It is well know how accurate Moore’s Law is (’s_law). Published by Intel co-founder Gordon E. Moore, it predicted and still predicts (for at least the next 10 to 20 years) the number of transistors that can be placed on an integrated circuit. As Moore stated, this number has been increasing exponentially and doubling about every two years. For people not familiar with the field, a guy predicted almost half a century ago a very annoying 21st century fact: if you buy a computer in 6 months there’s going to be a better one for the same price and if you buy a camera in 6 months it will be in the sales aisle in Fry’s.


As the size of transistors decreases, new physical characteristics must be taken into consideration for the device to be accurately characterized. One of the new terms in the equation recently discovered is a certain type of noise that very small transistors produce, the so called random telegraph noise.

Noise has to be cancelled or minimized and, to do so, one has to find a way to model it. I already mentioned the most standard model of noise, AWGN, and there is, or used to be, a model for this new kind of noise. Engineers at the U.S. National Institute of Standards and Technology seem to have discovered that the theory explaining the origin of this noise is wrong.

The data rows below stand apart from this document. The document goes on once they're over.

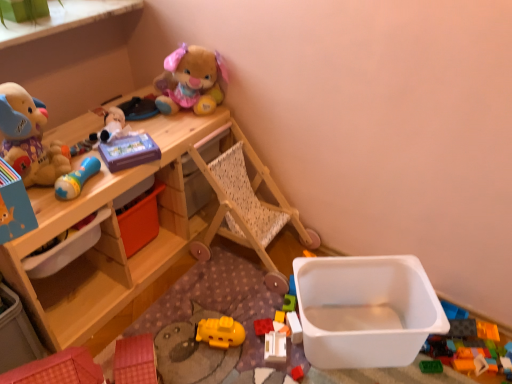
Locate an element on the screen. Image resolution: width=512 pixels, height=384 pixels. vacant area that lies to the right of white plastic toy at center, the 1th toy from the bottom is located at coordinates (312, 363).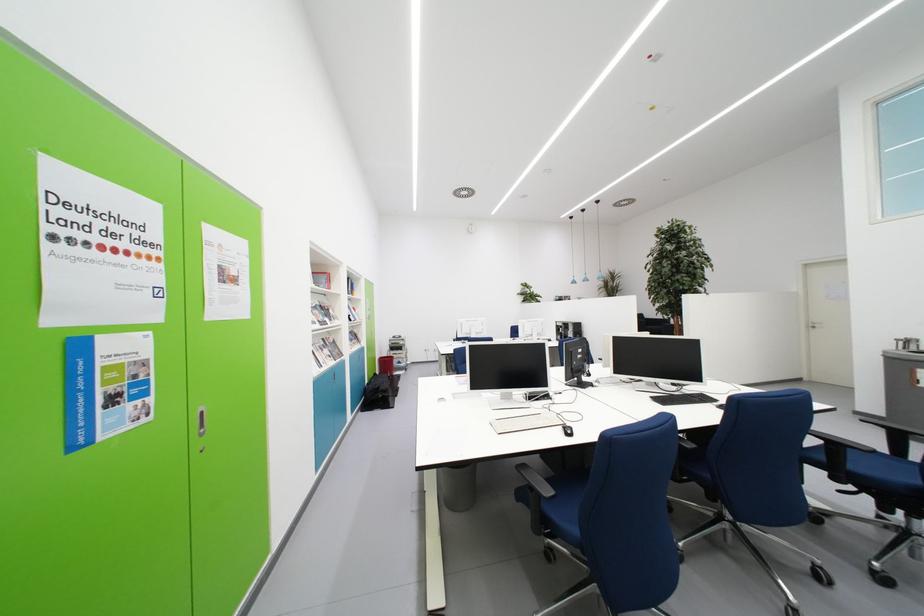
You are a GUI agent. You are given a task and a screenshot of the screen. Output one action in this format:
    pyautogui.click(x=<x>, y=<y>)
    Task: Click on the blue chair sitting surface
    Image resolution: width=924 pixels, height=616 pixels.
    Given the screenshot: What is the action you would take?
    pyautogui.click(x=881, y=466)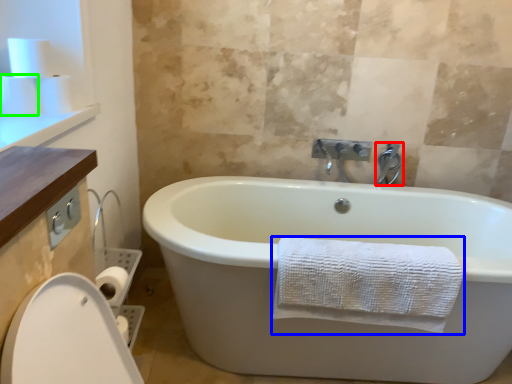
Question: Which object is positioned farthest from tap (highlighted by a red box)? Select from towel (highlighted by a blue box) and toilet paper (highlighted by a green box).

Choices:
 (A) towel
 (B) toilet paper

Answer: (B)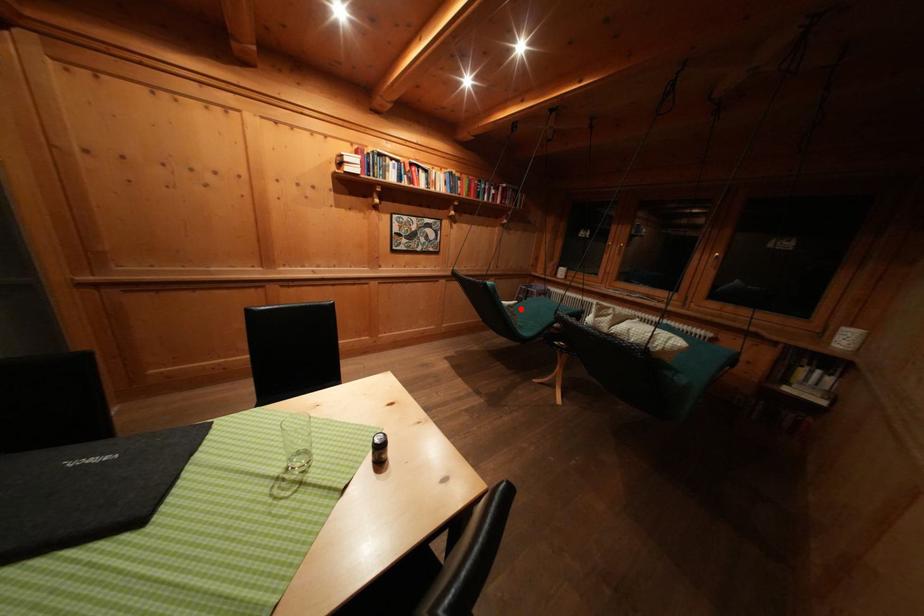
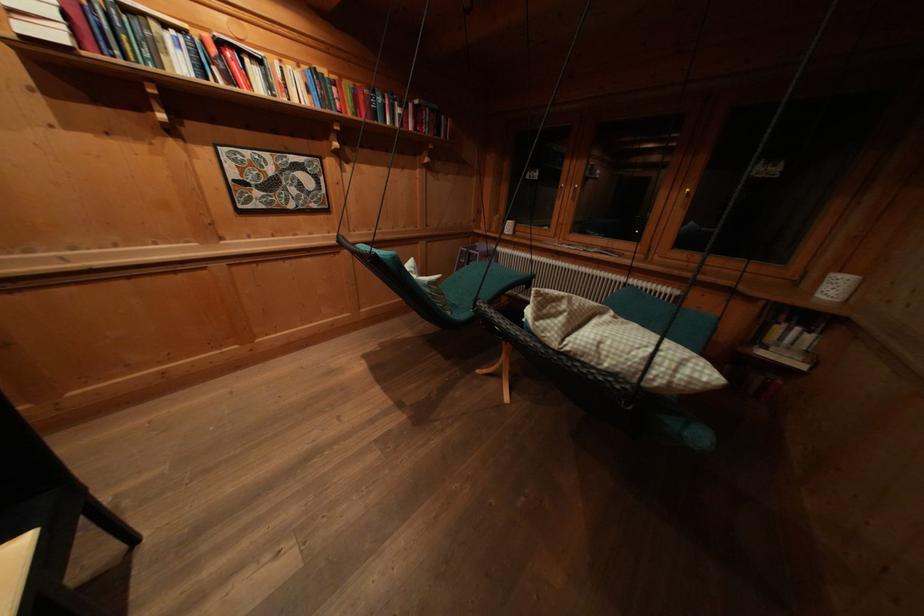
Where in the second image is the point corresponding to the highlighted location from the first image?

(444, 285)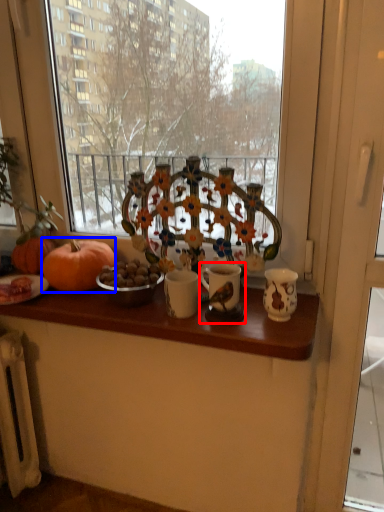
Question: Which point is closer to the camera, candle holder (highlighted by a red box) or pumpkin (highlighted by a blue box)?

Choices:
 (A) candle holder
 (B) pumpkin

Answer: (A)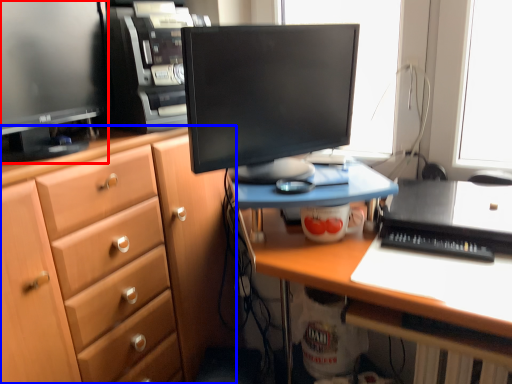
Question: Which object is further to the camera taking this photo, computer monitor (highlighted by a red box) or cabinetry (highlighted by a blue box)?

Actually, and quoting IEEE’s Spectrum magazine, it is not just wrong but totally wrong ( The main problem is that “if you don’t know where it’s coming from, you don’t know how to fix it”. This might be the reason why Michael Keaton is obsessed in finding the origin of some messages hidden in white noise in a decent 2005 horror movie.

This signal, already becoming a challenging problem for flash and static RAM memory, might present a threat to future low-power logic circuits as their dimensions keep shrinking as predicted by Moore’s law. The good news are that maybe, in a few years, buying a new computer or digital camera will be a long term investment.